I need a dropstand for my ? 28 ? elgin


----------



## Cowboy in NC (Aug 22, 2017)

Thanks for the heads up Buddy, but the Guys have been looking at that Bike for two or three weeks. There`s a post about it already on the " Things on Ebay, Craigs List, Facebook Forum." Hope You find your stand... God Bless,---Cowboy


----------



## gymmanager (Aug 23, 2017)

Brutuskend said:


> https://seattle.craigslist.org/tac/bik/d/elgin-bluebird-trade/6230365235.html
> 
> I need a dropstand for my ? 28 ? elgin



@Brutuskend here is the recent thread about that very Bluebird: https://thecabe.com/forum/threads/elgin-bluebird-for-trade-on-seattle-cl.115617/#post-767270


----------



## Bikermaniac (Aug 23, 2017)

Ole news...


----------



## redline1968 (Aug 24, 2017)

He will sell for 10k.. if your interested.


----------



## Bikermaniac (Aug 24, 2017)

I would consider to pay $7K but I think $10K is too much, in my humble opinion.


----------



## redline1968 (Aug 29, 2017)

Nope 10k is it..... no negotiation on price..  :0


----------



## Bikermaniac (Aug 29, 2017)

redline1968 said:


> Nope 10k is it..... no negotiation on price..  :0




Too bad is soooo far away from Florida...


----------



## THE STIG (Aug 29, 2017)

Bikermaniac said:


> I would consider to pay $7K but I think $10K is too much, in my humble opinion.




give it time, was listed @ $18k not to long ago


----------



## kreika (Aug 29, 2017)

THE STIG said:


> give it time, was listed @ $18k not to long ago




18k lol are there two of them.

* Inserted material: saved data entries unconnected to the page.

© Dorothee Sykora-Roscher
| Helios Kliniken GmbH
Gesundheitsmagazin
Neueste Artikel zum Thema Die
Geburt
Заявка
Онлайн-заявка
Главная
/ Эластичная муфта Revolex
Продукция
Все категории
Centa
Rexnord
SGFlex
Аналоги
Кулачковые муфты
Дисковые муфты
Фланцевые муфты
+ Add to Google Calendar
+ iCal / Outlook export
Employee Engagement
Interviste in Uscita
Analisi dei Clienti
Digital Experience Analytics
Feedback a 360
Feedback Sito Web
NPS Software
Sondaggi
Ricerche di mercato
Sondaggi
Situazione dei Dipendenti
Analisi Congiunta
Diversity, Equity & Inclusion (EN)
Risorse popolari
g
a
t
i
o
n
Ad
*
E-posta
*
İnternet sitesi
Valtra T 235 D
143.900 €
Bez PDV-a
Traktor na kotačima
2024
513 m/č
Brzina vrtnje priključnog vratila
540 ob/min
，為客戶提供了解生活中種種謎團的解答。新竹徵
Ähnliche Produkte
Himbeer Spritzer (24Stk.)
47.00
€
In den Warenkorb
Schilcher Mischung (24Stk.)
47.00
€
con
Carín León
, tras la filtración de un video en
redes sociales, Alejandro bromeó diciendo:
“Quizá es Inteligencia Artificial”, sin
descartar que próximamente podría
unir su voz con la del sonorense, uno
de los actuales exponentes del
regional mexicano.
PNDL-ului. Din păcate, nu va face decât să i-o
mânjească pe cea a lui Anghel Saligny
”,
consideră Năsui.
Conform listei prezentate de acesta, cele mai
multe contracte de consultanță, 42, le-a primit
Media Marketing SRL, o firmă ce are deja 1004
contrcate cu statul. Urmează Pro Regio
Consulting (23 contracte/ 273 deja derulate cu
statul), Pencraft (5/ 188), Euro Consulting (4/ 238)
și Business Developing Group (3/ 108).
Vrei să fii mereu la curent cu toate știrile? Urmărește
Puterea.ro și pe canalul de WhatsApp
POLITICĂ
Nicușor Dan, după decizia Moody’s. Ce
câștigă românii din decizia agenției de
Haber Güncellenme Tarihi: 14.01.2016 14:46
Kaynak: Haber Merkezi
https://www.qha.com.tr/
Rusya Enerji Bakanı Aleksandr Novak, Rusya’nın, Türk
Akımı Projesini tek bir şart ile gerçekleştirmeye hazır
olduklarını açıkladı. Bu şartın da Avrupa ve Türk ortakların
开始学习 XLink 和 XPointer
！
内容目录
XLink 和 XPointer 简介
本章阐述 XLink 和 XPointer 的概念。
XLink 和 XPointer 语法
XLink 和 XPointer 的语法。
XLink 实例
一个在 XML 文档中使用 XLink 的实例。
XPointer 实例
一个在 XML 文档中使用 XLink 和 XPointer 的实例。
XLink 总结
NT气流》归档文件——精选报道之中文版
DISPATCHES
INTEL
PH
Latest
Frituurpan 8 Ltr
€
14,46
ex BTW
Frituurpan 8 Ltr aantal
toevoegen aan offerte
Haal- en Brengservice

Even then. :eek:


----------



## THE STIG (Aug 29, 2017)

kreika said:


> are there two of them.




yes, Mike and Frank


----------



## frampton (Aug 30, 2017)

THE STIG said:


> give it time, was listed @ $18k not to long ago



I haven't seen a price in the ad yet. Only trades wanted.


----------



## catfish (Aug 30, 2017)

frampton said:


> I haven't seen a price in the ad yet. Only trades wanted.




You should get a hold of the seller, and talk to him. He is fishing.


----------



## frampton (Aug 30, 2017)

I heard he was offered a Black Phantom.


----------



## redline1968 (Aug 30, 2017)

He's a friend of mine .....the price is 10k. Hard  to find haven't seen many of them lately a fresh untouched by a collector is getting rarer....more than likely it will be at the iron ranch if not he'll be there.


----------